== PROBLEM REQUIREMENTS ==
Reproduce the lines from the one containing "kotanya. Ia juga menja" to the one containing "kita berada hari", both included, keeping every character and line break as they are.

== AVAILABLE DATA ==
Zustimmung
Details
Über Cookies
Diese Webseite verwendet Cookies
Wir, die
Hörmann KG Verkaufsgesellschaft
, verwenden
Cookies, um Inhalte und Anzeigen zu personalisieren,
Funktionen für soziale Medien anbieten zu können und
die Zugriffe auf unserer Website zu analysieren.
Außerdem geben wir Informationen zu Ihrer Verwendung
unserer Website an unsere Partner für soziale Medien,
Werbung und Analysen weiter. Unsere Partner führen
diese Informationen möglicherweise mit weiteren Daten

---

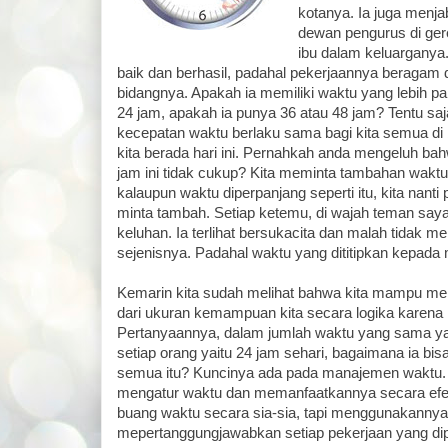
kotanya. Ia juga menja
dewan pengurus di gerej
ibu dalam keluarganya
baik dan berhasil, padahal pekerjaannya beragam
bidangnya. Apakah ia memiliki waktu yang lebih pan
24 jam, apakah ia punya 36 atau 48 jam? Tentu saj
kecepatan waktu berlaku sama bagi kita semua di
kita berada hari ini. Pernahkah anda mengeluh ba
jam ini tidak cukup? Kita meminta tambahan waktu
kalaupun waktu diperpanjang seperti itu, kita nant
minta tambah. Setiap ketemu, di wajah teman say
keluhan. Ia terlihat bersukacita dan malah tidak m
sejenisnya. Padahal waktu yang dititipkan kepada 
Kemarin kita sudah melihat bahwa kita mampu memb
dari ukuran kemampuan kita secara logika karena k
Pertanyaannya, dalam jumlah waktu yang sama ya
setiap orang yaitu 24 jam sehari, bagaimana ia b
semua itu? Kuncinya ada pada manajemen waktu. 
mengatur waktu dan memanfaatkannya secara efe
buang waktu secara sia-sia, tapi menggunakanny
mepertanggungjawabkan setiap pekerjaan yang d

== OUTPUT FOR THIS EXERCISE ==
kotanya. Ia juga menja
dewan pengurus di gerej
ibu dalam keluarganya
baik dan berhasil, padahal pekerjaannya beragam
bidangnya. Apakah ia memiliki waktu yang lebih pan
24 jam, apakah ia punya 36 atau 48 jam? Tentu saj
kecepatan waktu berlaku sama bagi kita semua di
kita berada hari ini. Pernahkah anda mengeluh ba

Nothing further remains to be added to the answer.